We have an CUDA application, in which we want to pass the result directly to display card and visualize it, instead of shipping them back to host memory and using standard OpenGL methods to display them.
So we created a PBO buffer object, map it to a global pointer so that our CUDA kernel software can put their hands on this buffer. After kernel computing, our results are stored on this PBO buffer.
But we have hard time to pass these results directly from PBO buffer to texture memory, by which we plan to use glTexSubImage2D to realize the direct data transfer from Device to Device.
What have been observed is that, on Emulater, it works but on device, it doesn’t.

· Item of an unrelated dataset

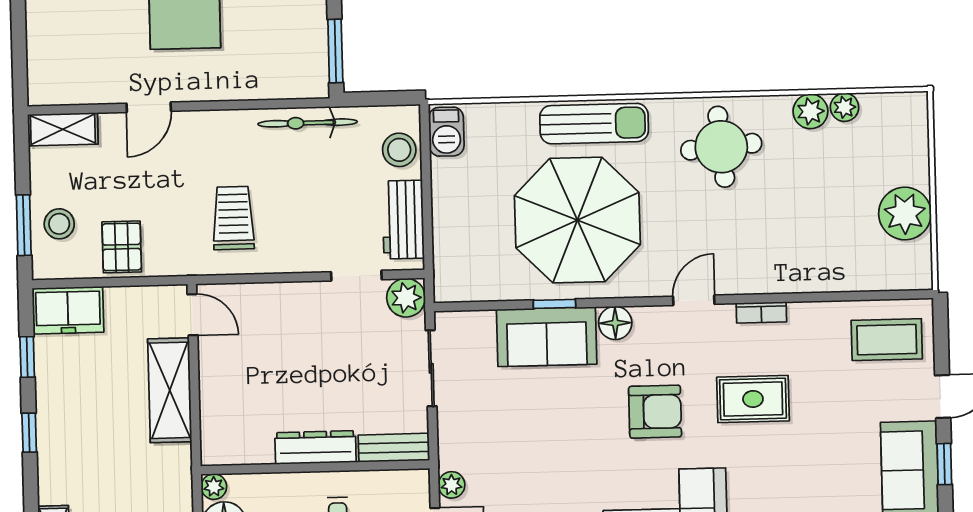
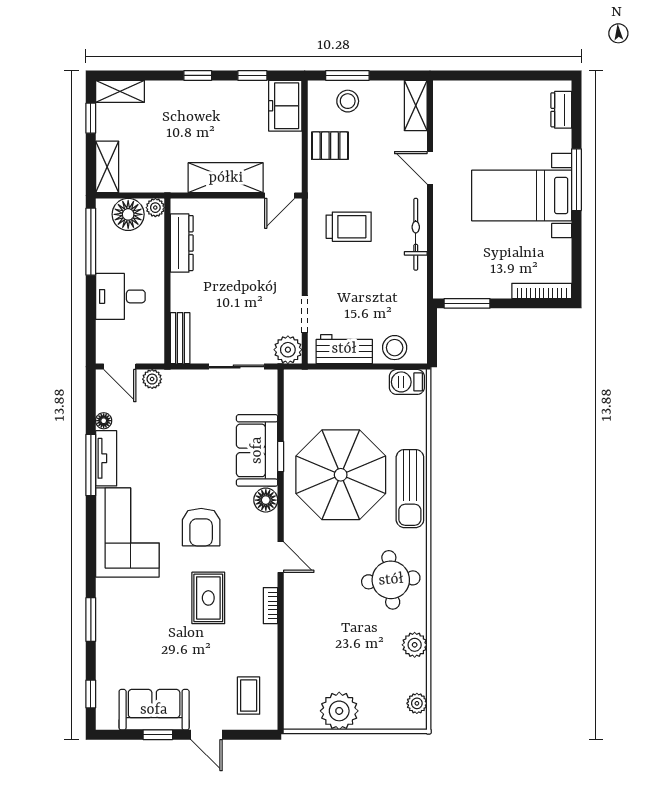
plant: (845, 107) -> (417, 703), moved
bicycle: (308, 123) -> (416, 234), moved
coffee table: (887, 340) -> (249, 696), width x0.73, depth x0.77
dresser: (315, 447) -> (182, 243), moved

We are sure that the results stored on the PBO buffer is correct even in debug/release mode (we copy the result from PBO buffer to host memory and therefore make a check).
Given that we already have the result in PBO buffer, the following is our visualization code:
glViewport(0, 0, projection_width, projection_height);
// set up projection matrix glMatrixMode(GL_PROJECTION); glLoadIdentity(); glOrtho( 0, projection_width, 0, projection_height, -1000, 1000); // Draw textured rectangle glEnable( GL_BLEND ); glEnable( GL_TEXTURE_2D ); CUDA_SAFE_CALL( cudaGLUnmapBufferObject(gl_PBO) ); CUDA_SAFE_CALL( cudaGLUnregisterBufferObject(gl_PBO) ); // glBindTexture( GL_TEXTURE_2D, gl_Tex ); glTexImage2D( GL_TEXTURE_2D, 0, GL_RGB, projection_width, projection_height, 0, GL_RGB, GL_UNSIGNED_BYTE, pbo_buffer ); glBegin( GL_QUADS ); glTexCoord2f(0,0 ); glVertex2f( 0, 0 ); glTexCoord2f(1,0 ); glVertex2f( width, 0 ); glTexCoord2f(1,1 ); glVertex2f( width, height ); glTexCoord2f(0,1 ); glVertex2f( 0, height); glEnd();
By the way, from the FAQ of CUDA forum, we learn that CUDA does not allow kernel code access OpenGL texture memory directly. Instead, we can make a copy of the texture memory and write it back after modification. I saw there is functions called “cudaBindTextureToArray” in the sample codes. But this function dose not seem to get a pointer of the texture memory. Because in those demo codes, this function always bind texture to a CudaArray which is created and molloced memory by user.
So is there a function by which we can put our hand on the real texture memory and use cudaMemcpy (PBO buffer, Texture memory, cudaDeviceToDevice) to directly visualize the result?